Fragmento seleccionado:
▶

Una vez pude empezar, una vez pudieron las lágrimas
correr, ya no paré. Empecé a recordar todas mis caídas, me dí cuenta de que mi
canción favorita de estos días se llama “The fall”, es una canción de un dúo
llamado Rhye, cuya música me parece una puerta para salir de aquí y quedarme un
rato –uno que me gustaría extender ilimitadamente- en otra parte.
The song is gone
Fell into the fall
But I don't want it this way
Why can't you
stay?
Hace tres años cuando caí de aquella cicla cerca a los rieles del tranvía, mi banda sonora era “Bruises”
de Chairlift. Estaba, sin remedio, enamorada de un chico por el cual, como dice
la canción hacía y hacía maromas para que el nada viera y solo terminara yo
llena de moretones.
I tried to do handstands for you
I tried to do headstands for you
Everytime I fell on you, yeah, everytime I fell
I tried to do handstands for you
But everytime I fell for you
I'm permanently black and blue, permanently blue for
you.
Recordar estas sincronías, me recordó aquello que ya
tan sabido es. En inglés como en francés el verbo enamorar, depende del verbo
caer. “Fall in love”, “tomber amoureux”. En estas lenguas, para enamorarse hay
que caerse. Las caídas reflejo de la torpeza, de la irracionalidad, creo yo,
porque por más que trate de explicarme como he hecho para caer, no tengo
explicaciones muy claras al respecto, no sé porque mis piernas flaquearon, no
sé porque perdí la fuerza sobre el manubrio, no sé porque no veo las cosas. No elegimos
las caídas, llegan aparatosas y molestas para hacernos sentir ridículos,
indefensos y con los ojos llenos de lágrimas. No importa cuánto tratemos de
vernos airosos y elegantes tras una caída, está siempre será ridícula y hasta
graciosa para algunos. Tanto como lo es enamorarse, no hay muchas
explicaciones, no hay argumentos válidos en nuestras elecciones, porque
definitivamente no son nuestras elecciones, no elegimos a alguien con agenda en
mano, con listado de preferencias en mano. Todo lo contrario, siempre es
alguien remoto e insospechado. Sin duda, es el dios de la torpeza quien elige,
el mismo que le ordena a mis piernas flaquear o mirar a ese que debí
completamente ignorar.

◀

Filas de datos:

▶

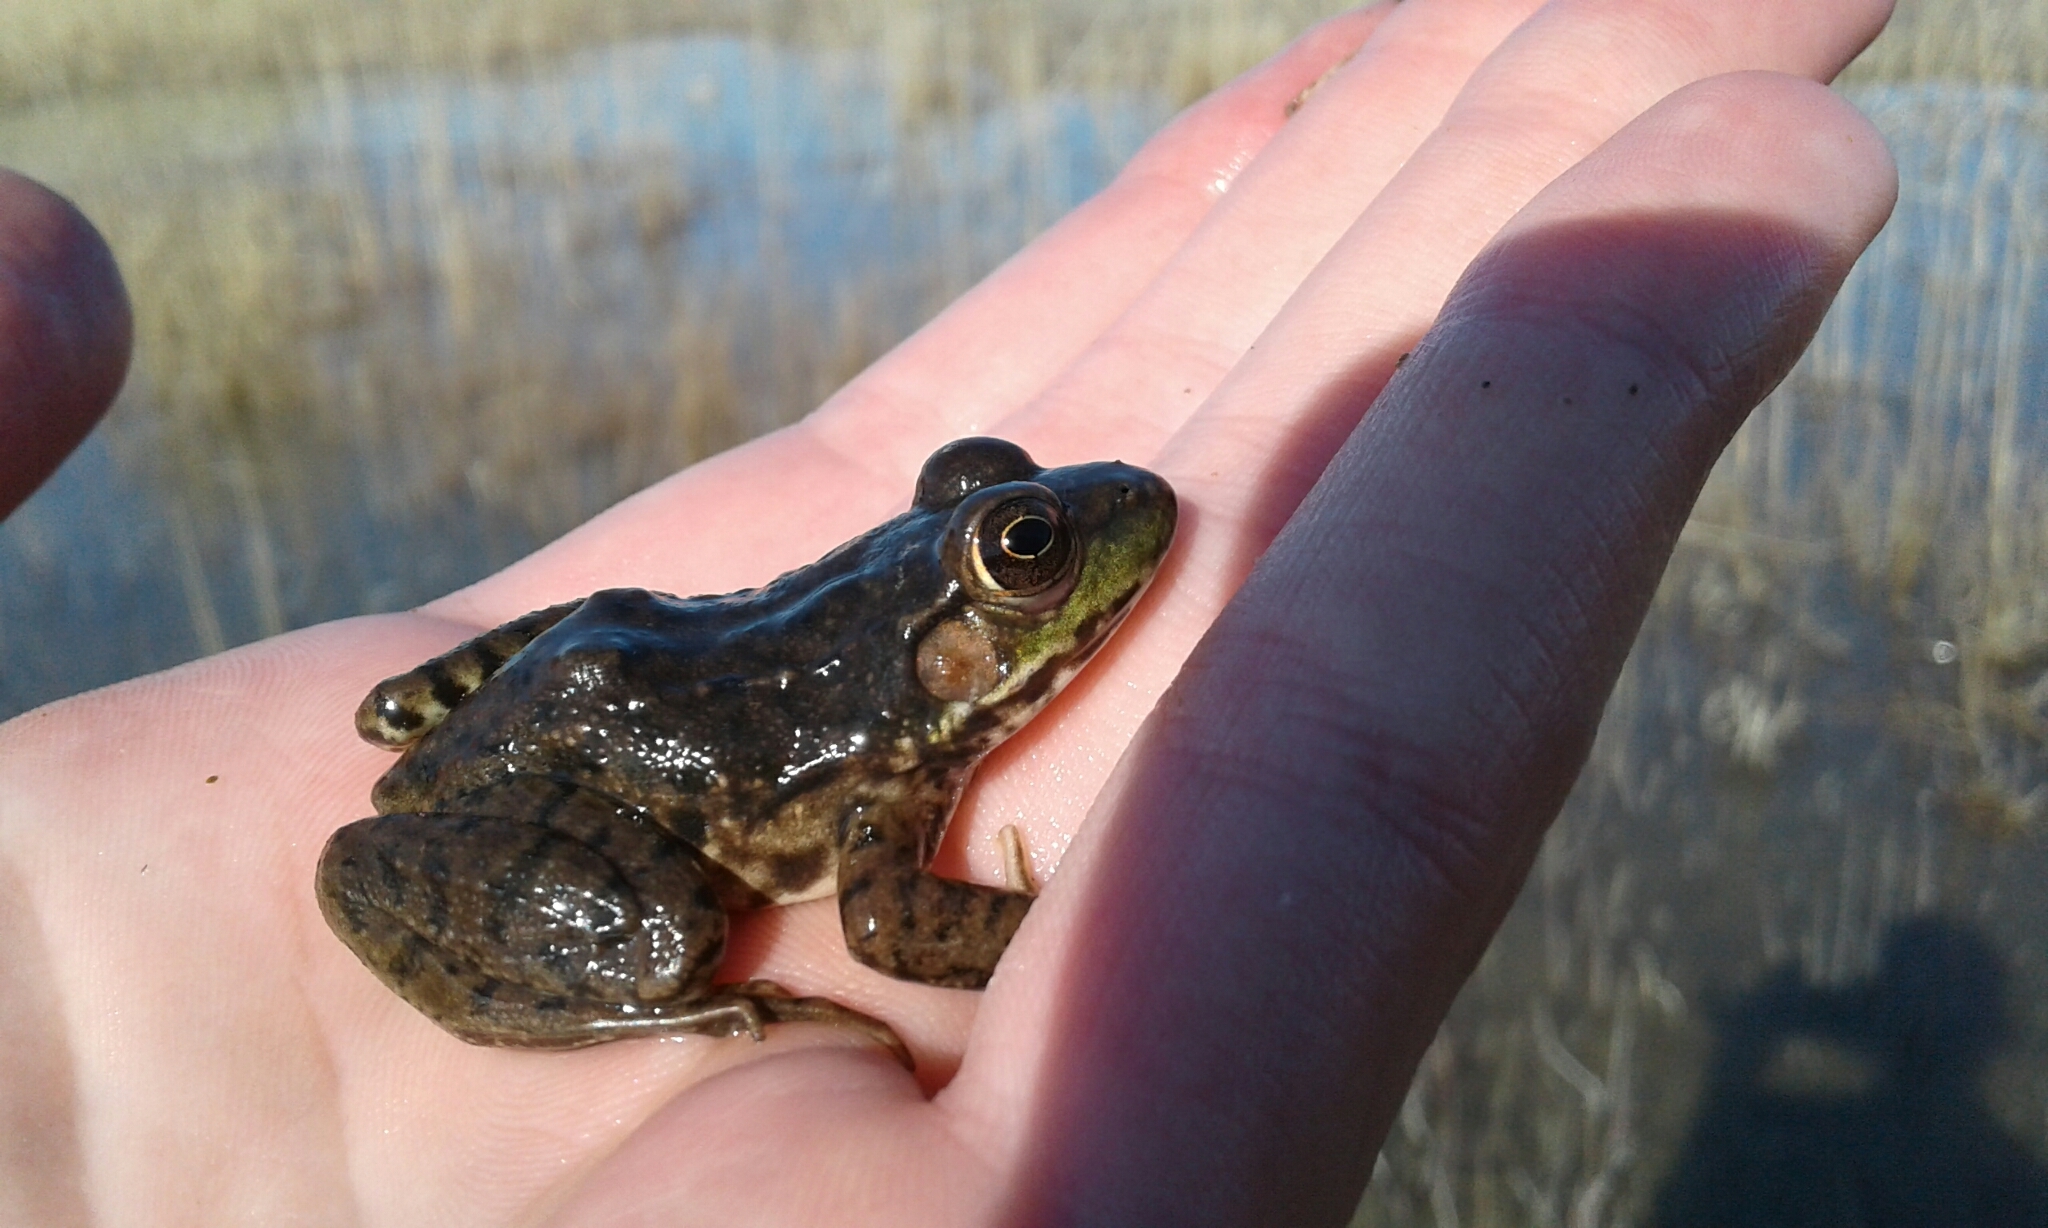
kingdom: Animalia
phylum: Chordata
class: Amphibia
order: Anura
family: Ranidae
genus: Lithobates
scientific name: Lithobates clamitans
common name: Green frog
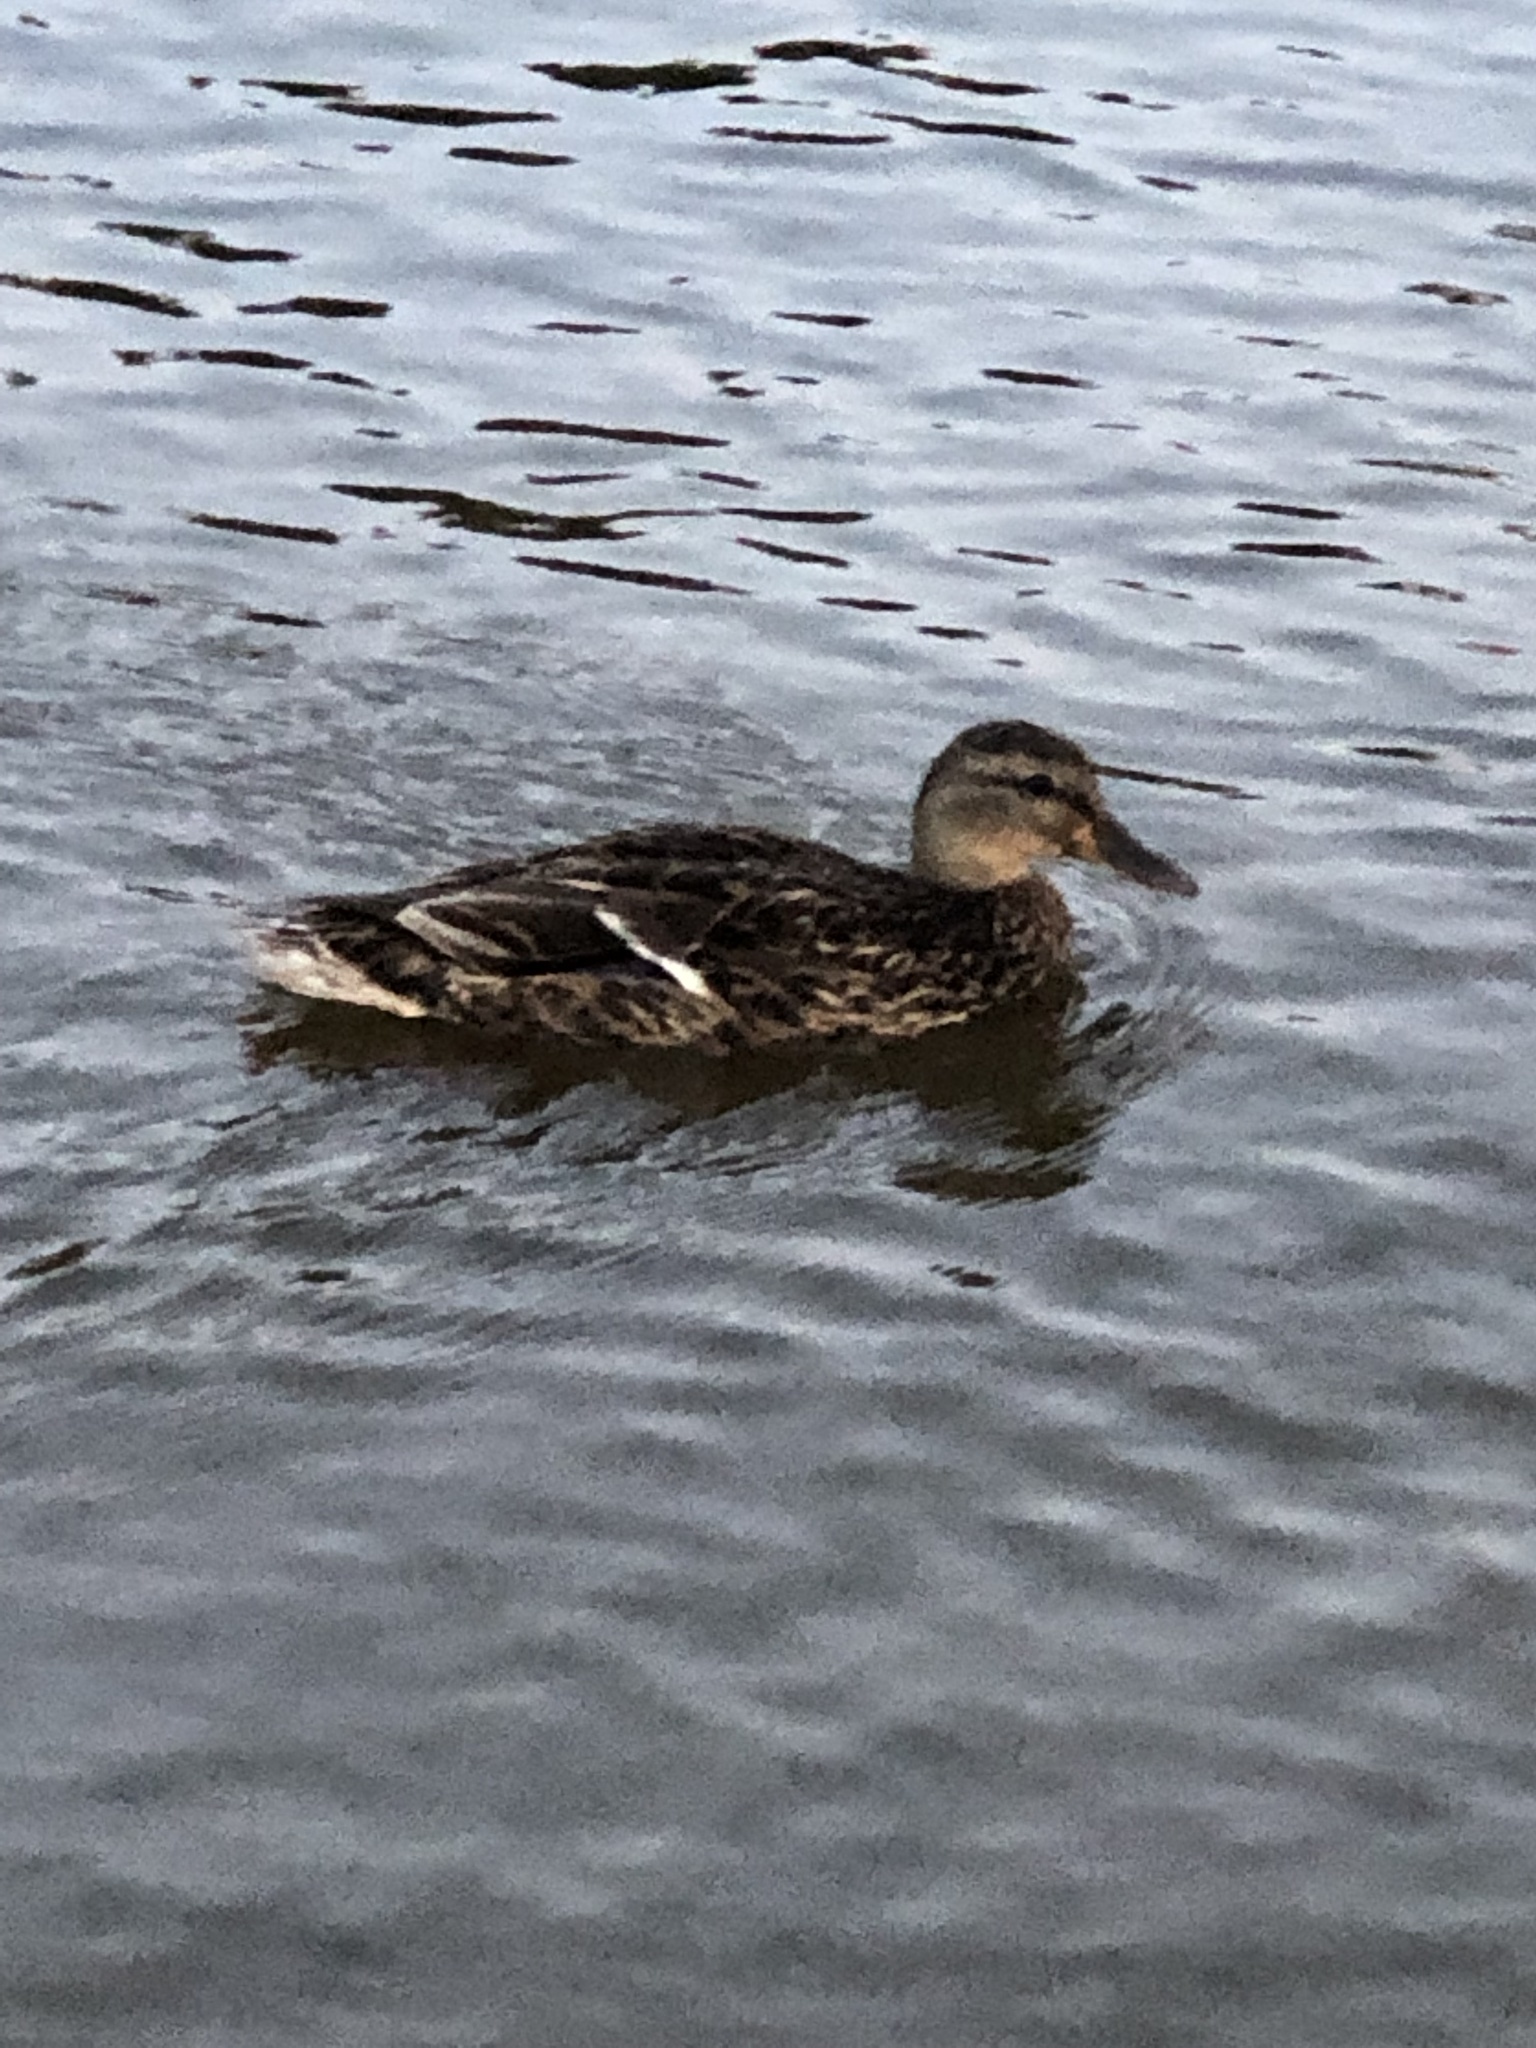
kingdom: Animalia
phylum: Chordata
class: Aves
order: Anseriformes
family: Anatidae
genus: Anas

◀

Instrucciones:
[a] Según el texto sobre las caídas y el enamoramiento, ¿qué dúo interpreta la canción “The fall”?
[b] Retoma el texto sobre las caídas y el enamoramiento justo después de su última oración y continúalo.
Las filas provienen de otra fuente.

Resultados en orden:
[a] Rhye.

[b]
No caigo enamorada tanto como me caigo en el piso. Sin
embargo, como soy una romántica inexcusable, y como me gusta hallar sincronías
en todos los hechos inconexos de la vida, he escrito esto, como para tratar de
explicar un poco la insistencia de mi torpeza. Pienso entonces que en realidad,
mis caídas amorosas, no han tenido mucho de caídas… Yo sí he elegido a esos
mequetrefes (con todo el respeto que ustedes se merecen eminentes señores). Los
busco entre una multitud y digo ¡Tú! Si tu allá! Ese, si, ese gafufo flacucho
con cara de perdido, tu eres, tu eres el
que yo quiero. Es como si de alguna forma, eligiera una forma de caer digna de
ser contada, una “novelable”. Como mis caídas que todas ameritan ser contadas. Pienso
que me gusta mi torpeza, y que pese al dolor a mí me gusta caerme, en medio de
una escena precisa para mí, pero incógnita para otros, solo para deleitarme
escribiendo esto, pese a la ridiculez del hecho. Así de torpe soy.
Solo espero que no haya caídas fulminantes, que estas
historias no incluyan hospitales, fracturas y escayolas. Solo espero caer
enamorada, caer por la elección del dios de la torpeza y que ya no me deje
ningún otro dios elegir a mí, que ya tanto me he equivocado.
Bueno, hora de la curación. Hasta pronto!